According to experts, having two languages or more frees children from the constraints of a single language, hence enabling them to see that ideas, concepts, meaning and thoughts are separate from language itself. Those children tend to have an extra breadth of understanding and to be more creative and imaginative in their thinking across all areas. Research evidence reveals that bilingual children tend to show superior performance in school. This brain power can even delay people getting neurological diseases like dementia and Alzheimer’s in later life. 

They have can very often go beyond the ordinary limits of employability

Being able to speak two or more languages certainly allows one much better employability. A bilingual child may be more sensitive in communication as a benefit of switching languages in different contexts. This may make the bilingual more conscious about effective and empathic communication. And being parents means we are more or less already aware of the importance of communication in the workplace and its benefit to social life.

Having fewer language barriers also makes travel easier and more fun, in that it opens doors to a more immersive and authentic experience. 

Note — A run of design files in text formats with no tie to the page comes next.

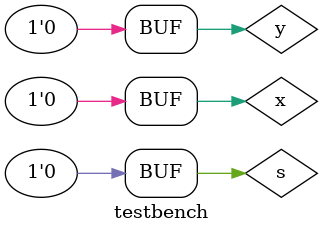
<source format=v>
`timescale 1ns / 1ps
module testbench;
    //inputs
    reg x;
    reg y;
    reg s;
    //output
    wire z;
    //instantiae the DUT
    comparator_3 uut(
        .x(x),
        .y(y),
        .s(s),
        .z(z)
    );

    initial begin
        //initialize inputs
    x = 0;
    y = 0;
    s = 0;

    #10 x = 1;
    #10 y = 1;
    #10 s = 1;
    #20 x = 0;
    #20 y = 0;
    #20 s = 0;
    #40 ;
    end

        initial begin
            $monitor("x=%d,y=%d,s=%d,z=%d \n",x,y,s,z);
        end

endmodule
</source>
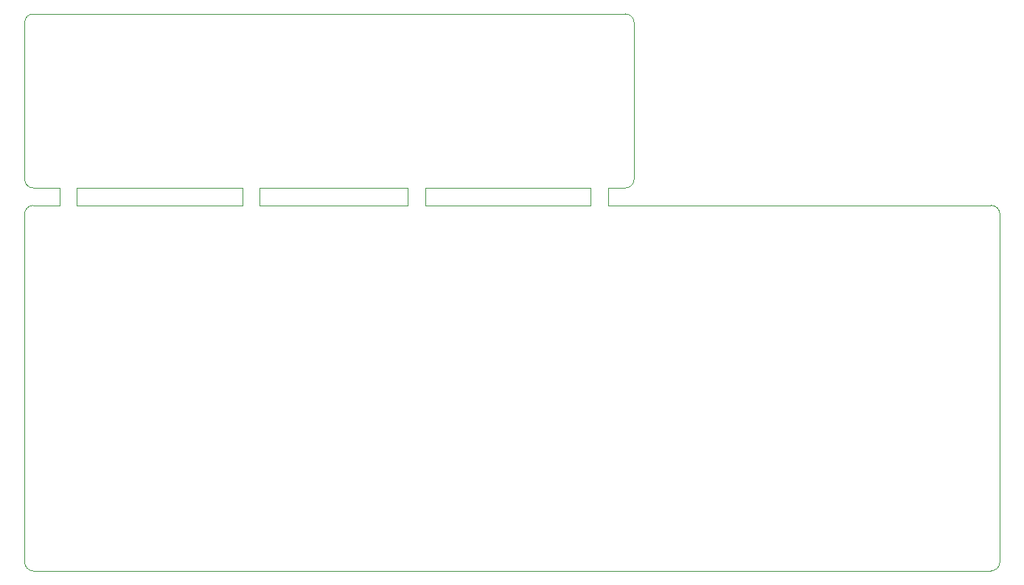
<source format=gm1>
G04 #@! TF.GenerationSoftware,KiCad,Pcbnew,5.0.1-33cea8e~66~ubuntu18.04.1*
G04 #@! TF.CreationDate,2018-11-27T01:50:38+00:00*
G04 #@! TF.ProjectId,proto_switch_sensor_r1_panel,70726F746F5F7377697463685F73656E,1*
G04 #@! TF.SameCoordinates,Original*
G04 #@! TF.FileFunction,Profile,NP*
%FSLAX46Y46*%
G04 Gerber Fmt 4.6, Leading zero omitted, Abs format (unit mm)*
G04 Created by KiCad (PCBNEW 5.0.1-33cea8e~66~ubuntu18.04.1) date Tue 27 Nov 2018 01:50:38 GMT*
%MOMM*%
%LPD*%
G01*
G04 APERTURE LIST*
%ADD10C,0.050000*%
G04 APERTURE END LIST*
D10*
X124000000Y-118000000D02*
X124000000Y-116000000D01*
X107000000Y-118000000D02*
X124000000Y-118000000D01*
X107000000Y-116000000D02*
X107000000Y-118000000D01*
X124000000Y-116000000D02*
X107000000Y-116000000D01*
X135000000Y-116000000D02*
X126000000Y-116000000D01*
X126000000Y-118000000D02*
X135000000Y-118000000D01*
X126000000Y-116000000D02*
X126000000Y-118000000D01*
X99000000Y-116000000D02*
X105000000Y-116000000D01*
X105000000Y-118000000D02*
X101000000Y-118000000D01*
X105000000Y-116000000D02*
X105000000Y-118000000D01*
X135000000Y-116000000D02*
X145000000Y-116000000D01*
X145000000Y-118000000D02*
X135000000Y-118000000D01*
X145000000Y-116000000D02*
X145000000Y-118000000D01*
X101000000Y-118000000D02*
X86000000Y-118000000D01*
X86000000Y-116000000D02*
X99000000Y-116000000D01*
X147000000Y-118000000D02*
X191000000Y-118000000D01*
X147000000Y-116000000D02*
X147000000Y-118000000D01*
X149000000Y-116000000D02*
X147000000Y-116000000D01*
X86000000Y-116000000D02*
X86000000Y-118000000D01*
X84000000Y-116000000D02*
X81000000Y-116000000D01*
X84000000Y-118000000D02*
X84000000Y-116000000D01*
X81000000Y-118000000D02*
X84000000Y-118000000D01*
X80000000Y-119000000D02*
G75*
G02X81000000Y-118000000I1000000J0D01*
G01*
X81000000Y-160000000D02*
G75*
G02X80000000Y-159000000I0J1000000D01*
G01*
X192000000Y-159000000D02*
G75*
G02X191000000Y-160000000I-1000000J0D01*
G01*
X191000000Y-118000000D02*
G75*
G02X192000000Y-119000000I0J-1000000D01*
G01*
X80000000Y-119000000D02*
X80000000Y-159000000D01*
X192000000Y-159000000D02*
X192000000Y-119000000D01*
X81000000Y-160000000D02*
X191000000Y-160000000D01*
X150000000Y-115000000D02*
G75*
G02X149000000Y-116000000I-1000000J0D01*
G01*
X149000000Y-96000000D02*
G75*
G02X150000000Y-97000000I0J-1000000D01*
G01*
X80000000Y-97000000D02*
G75*
G02X81000000Y-96000000I1000000J0D01*
G01*
X81000000Y-116000000D02*
G75*
G02X80000000Y-115000000I0J1000000D01*
G01*
X150000000Y-97000000D02*
X150000000Y-115000000D01*
X81000000Y-96000000D02*
X149000000Y-96000000D01*
X80000000Y-115000000D02*
X80000000Y-97000000D01*
M02*

</source>
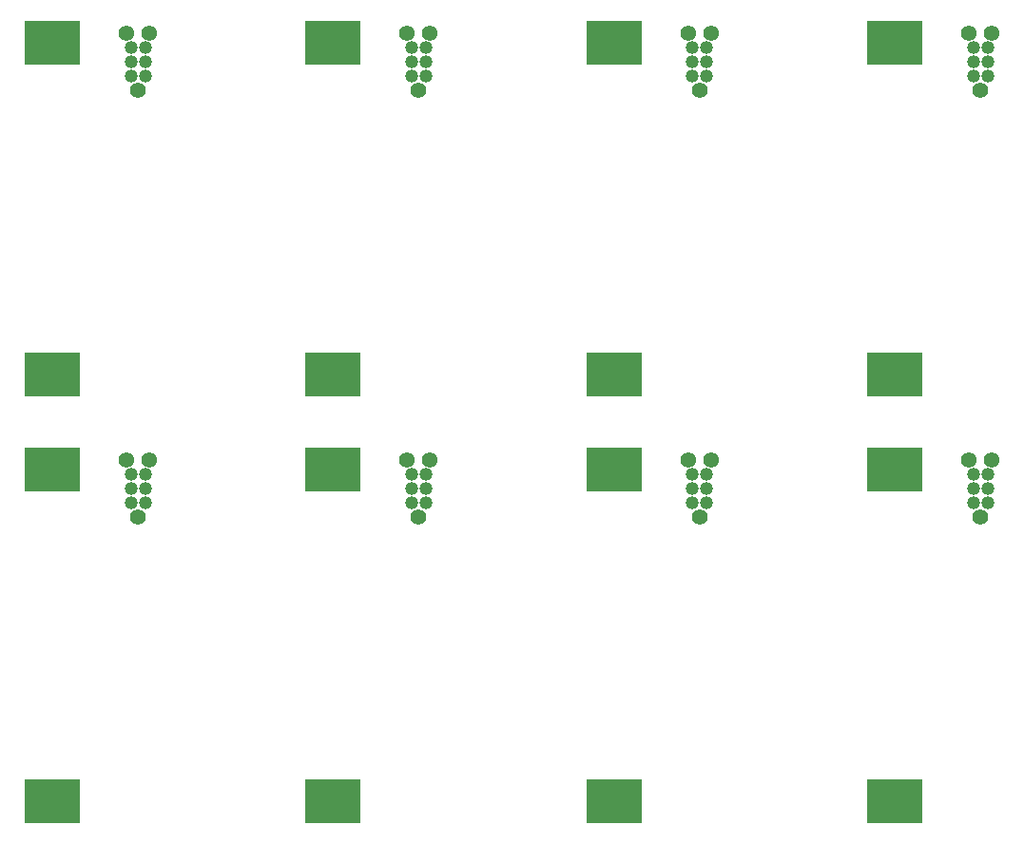
<source format=gts>
%MOIN*%
%OFA0B0*%
%FSLAX46Y46*%
%IPPOS*%
%LPD*%
%ADD10C,0.0039370078740157488*%
%ADD11R,0.19685039370078741X0.15748031496062992*%
%ADD12C,0.046648031496062996*%
%ADD13C,0.054648031496062996*%
%ADD14C,0.054548031496063*%
%ADD25C,0.0039370078740157488*%
%ADD26R,0.19685039370078741X0.15748031496062992*%
%ADD27C,0.046648031496062996*%
%ADD28C,0.054648031496062996*%
%ADD29C,0.054548031496063*%
%ADD40C,0.0039370078740157488*%
%ADD41R,0.19685039370078741X0.15748031496062992*%
%ADD42C,0.046648031496062996*%
%ADD43C,0.054648031496062996*%
%ADD44C,0.054548031496063*%
%ADD55C,0.0039370078740157488*%
%ADD56R,0.19685039370078741X0.15748031496062992*%
%ADD57C,0.046648031496062996*%
%ADD58C,0.054648031496062996*%
%ADD59C,0.054548031496063*%
%ADD70C,0.0039370078740157488*%
%ADD71R,0.19685039370078741X0.15748031496062992*%
%ADD72C,0.046648031496062996*%
%ADD73C,0.054648031496062996*%
%ADD74C,0.054548031496063*%
%ADD85C,0.0039370078740157488*%
%ADD86R,0.19685039370078741X0.15748031496062992*%
%ADD87C,0.046648031496062996*%
%ADD88C,0.054648031496062996*%
%ADD89C,0.054548031496063*%
%ADD100C,0.0039370078740157488*%
%ADD101R,0.19685039370078741X0.15748031496062992*%
%ADD102C,0.046648031496062996*%
%ADD103C,0.054648031496062996*%
%ADD104C,0.054548031496063*%
%ADD115C,0.0039370078740157488*%
%ADD116R,0.19685039370078741X0.15748031496062992*%
%ADD117C,0.046648031496062996*%
%ADD118C,0.054648031496062996*%
%ADD119C,0.054548031496063*%
%LPD*%
G01*
D10*
D11*
X-0003779527Y0005314959D02*
X0000520472Y0000217283D03*
X0000520472Y0001382637D03*
D12*
X0000845472Y0001264960D03*
X0000795472Y0001264960D03*
X0000845472Y0001314960D03*
X0000795472Y0001314960D03*
X0000845472Y0001364960D03*
X0000795472Y0001364960D03*
D13*
X0000820471Y0001214960D03*
D14*
X0000780472Y0001414960D03*
X0000860472Y0001414960D03*
G01*
D25*
D26*
X-0002795275Y0005314959D02*
X0001504724Y0000217283D03*
X0001504724Y0001382637D03*
D27*
X0001829724Y0001264960D03*
X0001779724Y0001264960D03*
X0001829724Y0001314960D03*
X0001779724Y0001314960D03*
X0001829724Y0001364960D03*
X0001779724Y0001364960D03*
D28*
X0001804724Y0001214960D03*
D29*
X0001764724Y0001414960D03*
X0001844724Y0001414960D03*
G01*
D40*
D41*
X-0001811023Y0005314959D02*
X0002488976Y0000217283D03*
X0002488976Y0001382637D03*
D42*
X0002813976Y0001264960D03*
X0002763976Y0001264960D03*
X0002813976Y0001314960D03*
X0002763976Y0001314960D03*
X0002813976Y0001364960D03*
X0002763976Y0001364960D03*
D43*
X0002788976Y0001214960D03*
D44*
X0002748976Y0001414960D03*
X0002828976Y0001414960D03*
G01*
D55*
D56*
X-0000826771Y0005314959D02*
X0003473228Y0000217283D03*
X0003473228Y0001382637D03*
D57*
X0003798228Y0001264960D03*
X0003748228Y0001264960D03*
X0003798228Y0001314960D03*
X0003748228Y0001314960D03*
X0003798228Y0001364960D03*
X0003748228Y0001364960D03*
D58*
X0003773228Y0001214960D03*
D59*
X0003733228Y0001414960D03*
X0003813228Y0001414960D03*
G04 next file*
%LPD*%
G01*
D70*
D71*
X-0003779527Y0006811023D02*
X0000520472Y0001713346D03*
X0000520472Y0002878700D03*
D72*
X0000845472Y0002761023D03*
X0000795472Y0002761023D03*
X0000845472Y0002811022D03*
X0000795472Y0002811022D03*
X0000845472Y0002861023D03*
X0000795472Y0002861023D03*
D73*
X0000820471Y0002711023D03*
D74*
X0000780472Y0002911023D03*
X0000860472Y0002911023D03*
G01*
D85*
D86*
X-0002795275Y0006811023D02*
X0001504724Y0001713346D03*
X0001504724Y0002878700D03*
D87*
X0001829724Y0002761023D03*
X0001779724Y0002761023D03*
X0001829724Y0002811022D03*
X0001779724Y0002811022D03*
X0001829724Y0002861023D03*
X0001779724Y0002861023D03*
D88*
X0001804724Y0002711023D03*
D89*
X0001764724Y0002911023D03*
X0001844724Y0002911023D03*
G04 next file*
G01*
D100*
D101*
X-0001811023Y0006811023D02*
X0002488976Y0001713346D03*
X0002488976Y0002878700D03*
D102*
X0002813976Y0002761023D03*
X0002763976Y0002761023D03*
X0002813976Y0002811022D03*
X0002763976Y0002811022D03*
X0002813976Y0002861023D03*
X0002763976Y0002861023D03*
D103*
X0002788976Y0002711023D03*
D104*
X0002748976Y0002911023D03*
X0002828976Y0002911023D03*
G04 next file*
G04 #@! TF.FileFunction,Soldermask,Top*
G04 Gerber Fmt 4.6, Leading zero omitted, Abs format (unit mm)*
G04 Created by KiCad (PCBNEW 4.0.7-e2-6376~61~ubuntu18.04.1) date Mon Jun  4 01:42:22 2018*
G01*
G04 APERTURE LIST*
G04 APERTURE END LIST*
D115*
D116*
X-0000826771Y0006811023D02*
X0003473228Y0001713346D03*
X0003473228Y0002878700D03*
D117*
X0003798228Y0002761023D03*
X0003748228Y0002761023D03*
X0003798228Y0002811022D03*
X0003748228Y0002811022D03*
X0003798228Y0002861023D03*
X0003748228Y0002861023D03*
D118*
X0003773228Y0002711023D03*
D119*
X0003733228Y0002911023D03*
X0003813228Y0002911023D03*
M02*
</source>
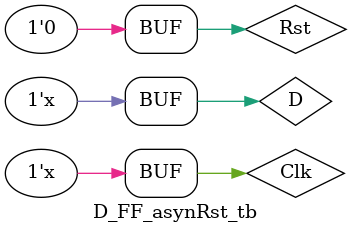
<source format=v>
`timescale 1ns/1ps

module D_FF_asynRst(Q, Qbar, D, Clk, Rst);
	
	output reg Q, Qbar;
	input D, Clk, Rst; 

always@(negedge Clk or posedge Rst)
begin
	if(Rst)
	begin
		Q <= 1'b0;
		Qbar <= 1'b1;

	end
	else
	begin
		Q <= D;
		Qbar <= ~D;

	end


end

endmodule

module D_FF_asynRst_tb();
	
	wire Q, Qbar;
	reg D, Clk, Rst; 

D_FF_asynRst dff0(Q, Qbar, D, Clk, Rst);

initial 
begin
	D = 1'b0;
	Clk = 1'b1;
	Rst = 1'b1;
	Rst = #25 1'b0;

end
always # 22 D = ~D;
always #5 Clk = ~Clk;

endmodule

</source>
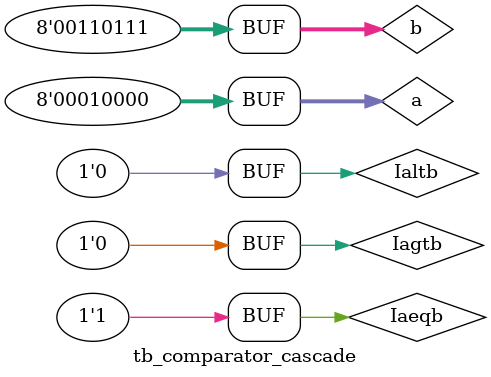
<source format=v>
`timescale 1ns / 1ps


module tb_comparator_cascade(

    );
    
    reg [7: 0] a, b;
    reg Iagtb, Ialtb, Iaeqb;
    wire Oagtb, Oaltb, Oaeqb;
    
    comparator_cascade tb(.Iaeqb(Iaeqb), .Iagtb(Iagtb), .Ialtb(Ialtb),
                        .a(a), .b(b), .Oaeqb(Oaeqb), .Oagtb(Oagtb), .Oaltb(Oaltb));
                        
                        
                        
   initial begin
   a = 0; b= 0; Iagtb= 1'b0; Iaeqb=1'b1; Ialtb=1'b0;
   #100 a = 8'd16; b = 8'd55;
   end                 
endmodule

</source>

They possess healthy social perceptions we desire

Valuable research conducted by social psychologists in a school proves that bilingual children have much more cross-cultural understanding and empathy which leads to being more openminded. Children of three groups were asked to select some photos of children who looked like smart children who might have many friends, children who they wanted to be friends with. The monolingual English-speaking children in group one would 10% of the time choose a photo of Latino children. Group three comprised of Spanish-speaking Latino students, chose pictures of Latino children for positive traits 40% of the time.

The group of English-only classes with Spanish-speaking Latino students only made 12 or 13% of the time. Shared language thus played an important role in the mechanism helping children identify with individuals in other ethnic groups. 

In an increasingly globalised world, there are still many people facing division and isolation. In the pursuits of encouraging our children to build a balanced outlook, teaching them a foreign language is an excellent start.